What attracted you to a career in radiation oncology? A couple of things: The spectrum of patients — you see men, women, kids, people of all ages with interesting and significant medical problems that challenge me as a physician. I learned early on that these are the best patients, the most heroic patients. Then there’s the use of the technology and the fascination with the biology of cancer. But by and large, for me, it’s about the patients, who they are and the challenge of caring for them and possibly saving their life.

In addition to serving as current president of ASTRO, you’re also a professor and chairman of radiation oncology at the David GeffenSchool of Medicine at UCLA and director of clinical affairs for UCLA’s Jonsson Comprehensive Cancer Center. How does your work there play a direct role in what you bring to ASTRO? Certainly the notion of integration of multidisciplinary practice is one of the things that I do in my roles as chair and director of clinical affairs for the cancer center here at UCLA. And UCLA being a cutting edge academic institution, we are challenged with many similar policy issues that affect ASTRO members and ultimately my patients at UCLA, so I think they dovetail quite nicely.
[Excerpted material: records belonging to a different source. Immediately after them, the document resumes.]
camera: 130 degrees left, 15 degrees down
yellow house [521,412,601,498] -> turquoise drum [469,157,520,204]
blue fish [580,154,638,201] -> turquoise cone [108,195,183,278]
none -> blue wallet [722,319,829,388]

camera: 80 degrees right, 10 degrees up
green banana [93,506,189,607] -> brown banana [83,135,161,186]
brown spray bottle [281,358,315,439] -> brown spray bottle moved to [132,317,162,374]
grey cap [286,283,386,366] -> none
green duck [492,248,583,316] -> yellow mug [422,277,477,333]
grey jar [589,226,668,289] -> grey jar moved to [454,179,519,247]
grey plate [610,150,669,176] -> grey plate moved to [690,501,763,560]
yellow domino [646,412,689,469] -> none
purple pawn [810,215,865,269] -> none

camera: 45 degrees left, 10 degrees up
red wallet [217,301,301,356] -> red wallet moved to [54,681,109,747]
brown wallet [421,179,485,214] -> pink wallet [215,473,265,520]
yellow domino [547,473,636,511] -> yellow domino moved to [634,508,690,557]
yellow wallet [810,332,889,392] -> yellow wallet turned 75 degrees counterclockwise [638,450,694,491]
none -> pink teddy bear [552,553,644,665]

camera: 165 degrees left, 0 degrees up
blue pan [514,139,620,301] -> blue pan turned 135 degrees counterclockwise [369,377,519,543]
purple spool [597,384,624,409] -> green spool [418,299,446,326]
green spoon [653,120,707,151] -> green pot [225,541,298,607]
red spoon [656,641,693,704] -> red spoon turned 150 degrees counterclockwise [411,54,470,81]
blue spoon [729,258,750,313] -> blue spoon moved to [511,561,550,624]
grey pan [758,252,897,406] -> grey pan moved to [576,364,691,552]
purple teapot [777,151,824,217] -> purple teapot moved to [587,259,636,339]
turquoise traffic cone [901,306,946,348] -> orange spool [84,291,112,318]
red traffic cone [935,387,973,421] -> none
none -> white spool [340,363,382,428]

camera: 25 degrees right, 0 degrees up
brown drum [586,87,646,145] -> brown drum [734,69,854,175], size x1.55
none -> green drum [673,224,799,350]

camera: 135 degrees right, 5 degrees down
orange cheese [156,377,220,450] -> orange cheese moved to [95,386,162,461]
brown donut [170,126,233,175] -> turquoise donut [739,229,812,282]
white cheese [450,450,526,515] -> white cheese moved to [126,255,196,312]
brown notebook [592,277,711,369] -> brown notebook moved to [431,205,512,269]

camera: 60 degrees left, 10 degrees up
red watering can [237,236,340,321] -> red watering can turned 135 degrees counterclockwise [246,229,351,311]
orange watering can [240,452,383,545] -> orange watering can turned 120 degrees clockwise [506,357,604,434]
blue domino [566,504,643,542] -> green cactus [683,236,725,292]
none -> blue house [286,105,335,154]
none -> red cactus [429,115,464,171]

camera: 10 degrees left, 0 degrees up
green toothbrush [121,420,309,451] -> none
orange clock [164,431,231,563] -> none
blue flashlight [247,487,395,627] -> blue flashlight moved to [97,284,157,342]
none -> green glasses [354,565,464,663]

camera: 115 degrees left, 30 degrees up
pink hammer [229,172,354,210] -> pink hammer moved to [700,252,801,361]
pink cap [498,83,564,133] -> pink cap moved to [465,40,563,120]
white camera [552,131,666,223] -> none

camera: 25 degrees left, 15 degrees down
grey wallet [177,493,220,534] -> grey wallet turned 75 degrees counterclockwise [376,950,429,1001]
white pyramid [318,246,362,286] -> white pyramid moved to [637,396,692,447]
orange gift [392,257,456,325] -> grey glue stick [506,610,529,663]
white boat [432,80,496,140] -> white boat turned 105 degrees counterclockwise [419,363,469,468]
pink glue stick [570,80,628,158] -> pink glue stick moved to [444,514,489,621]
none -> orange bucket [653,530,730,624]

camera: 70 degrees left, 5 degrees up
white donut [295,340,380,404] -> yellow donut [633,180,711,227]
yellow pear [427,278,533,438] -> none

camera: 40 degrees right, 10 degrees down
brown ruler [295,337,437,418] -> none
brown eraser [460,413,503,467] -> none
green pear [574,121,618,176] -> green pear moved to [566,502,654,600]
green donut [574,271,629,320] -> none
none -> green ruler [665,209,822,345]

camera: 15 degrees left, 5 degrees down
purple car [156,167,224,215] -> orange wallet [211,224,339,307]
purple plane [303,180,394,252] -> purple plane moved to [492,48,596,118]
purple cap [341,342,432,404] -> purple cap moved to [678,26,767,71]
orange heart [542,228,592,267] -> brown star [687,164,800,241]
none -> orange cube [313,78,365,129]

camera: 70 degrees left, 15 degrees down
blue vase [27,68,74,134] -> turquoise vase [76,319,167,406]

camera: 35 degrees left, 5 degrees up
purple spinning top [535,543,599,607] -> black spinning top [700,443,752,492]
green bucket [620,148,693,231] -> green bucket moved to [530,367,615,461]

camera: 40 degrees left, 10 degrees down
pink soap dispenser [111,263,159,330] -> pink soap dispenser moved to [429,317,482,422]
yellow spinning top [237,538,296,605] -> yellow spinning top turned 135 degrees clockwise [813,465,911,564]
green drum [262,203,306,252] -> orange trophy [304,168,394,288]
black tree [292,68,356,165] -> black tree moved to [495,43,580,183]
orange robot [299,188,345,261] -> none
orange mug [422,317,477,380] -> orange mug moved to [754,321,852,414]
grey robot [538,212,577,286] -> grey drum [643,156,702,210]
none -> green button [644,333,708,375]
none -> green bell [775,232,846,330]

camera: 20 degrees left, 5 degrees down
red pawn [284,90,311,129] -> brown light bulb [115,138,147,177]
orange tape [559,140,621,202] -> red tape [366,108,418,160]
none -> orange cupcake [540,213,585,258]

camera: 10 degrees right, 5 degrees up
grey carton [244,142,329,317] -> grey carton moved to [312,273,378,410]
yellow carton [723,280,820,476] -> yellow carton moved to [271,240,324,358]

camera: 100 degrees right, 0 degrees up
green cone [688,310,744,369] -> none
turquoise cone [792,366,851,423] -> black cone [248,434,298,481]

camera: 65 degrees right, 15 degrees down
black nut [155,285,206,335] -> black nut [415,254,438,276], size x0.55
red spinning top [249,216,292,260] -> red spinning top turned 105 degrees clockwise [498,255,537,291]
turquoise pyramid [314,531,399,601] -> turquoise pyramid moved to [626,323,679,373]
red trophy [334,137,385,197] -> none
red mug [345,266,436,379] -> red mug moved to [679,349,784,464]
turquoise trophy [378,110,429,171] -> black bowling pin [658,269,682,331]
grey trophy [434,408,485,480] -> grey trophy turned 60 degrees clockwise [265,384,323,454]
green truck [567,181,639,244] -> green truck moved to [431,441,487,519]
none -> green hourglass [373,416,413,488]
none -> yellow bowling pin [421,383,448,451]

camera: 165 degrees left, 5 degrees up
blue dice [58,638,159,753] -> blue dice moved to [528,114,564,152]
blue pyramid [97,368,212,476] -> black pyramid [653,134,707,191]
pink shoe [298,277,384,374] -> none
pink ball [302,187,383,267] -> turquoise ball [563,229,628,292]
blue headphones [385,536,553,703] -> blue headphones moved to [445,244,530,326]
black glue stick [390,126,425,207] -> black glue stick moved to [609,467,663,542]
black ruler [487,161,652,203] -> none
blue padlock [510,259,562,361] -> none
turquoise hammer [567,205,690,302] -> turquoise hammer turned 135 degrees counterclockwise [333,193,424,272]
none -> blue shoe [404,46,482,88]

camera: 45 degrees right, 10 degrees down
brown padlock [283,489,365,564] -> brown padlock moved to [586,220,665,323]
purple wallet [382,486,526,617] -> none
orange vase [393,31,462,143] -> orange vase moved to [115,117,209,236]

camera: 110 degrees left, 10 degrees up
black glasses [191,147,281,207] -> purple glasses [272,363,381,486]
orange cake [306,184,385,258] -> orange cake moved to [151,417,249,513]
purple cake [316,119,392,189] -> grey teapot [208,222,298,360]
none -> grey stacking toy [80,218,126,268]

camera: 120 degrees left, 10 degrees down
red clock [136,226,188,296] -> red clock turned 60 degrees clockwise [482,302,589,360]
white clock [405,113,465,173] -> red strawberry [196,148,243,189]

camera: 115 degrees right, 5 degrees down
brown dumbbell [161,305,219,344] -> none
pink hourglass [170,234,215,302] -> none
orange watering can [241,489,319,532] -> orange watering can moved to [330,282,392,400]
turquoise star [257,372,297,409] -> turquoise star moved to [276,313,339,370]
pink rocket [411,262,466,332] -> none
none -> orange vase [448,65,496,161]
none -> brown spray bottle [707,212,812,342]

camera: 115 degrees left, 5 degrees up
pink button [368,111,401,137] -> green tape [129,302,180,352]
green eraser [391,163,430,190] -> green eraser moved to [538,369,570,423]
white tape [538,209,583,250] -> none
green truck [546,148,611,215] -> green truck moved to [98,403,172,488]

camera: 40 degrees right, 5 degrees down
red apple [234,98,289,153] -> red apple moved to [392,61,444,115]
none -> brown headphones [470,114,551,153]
Can you share some of the goals you have accomplished as president of ASTRO? When I ran, I had a set of goals and one of the goals was to put in a process that we call best practices—a way of evaluating how we take care of patients, kind of beyond what guidelines do, but what are the best ways to do things. We were able to establish a best practice process and are now developing the first best practice for GYN cancers and the second group will be GI cancers. Another issue that I brought up a few years ago when I ran for the office had to do with radiation oncology research funding at NIH being bundled inappropriately with radiology for historical reasons. If we are going to ask for more research funding from NIH, which we want to do, we need to know the baseline funding for radiation oncology research at NIH, which is not yet knowable. I am pleased that we are getting that information and will bring it to the board and membership. In the broader sense, it prompted us to establish a basic science task force to look at that benchmarking issue with funding, but also to look at issues around education for both residents and practicing physicians for new and developing cancer biology, as well as to set a translational research agenda that will serve the specialty long into the future. Those are two things I think we’ve accomplished so far and there is more coming.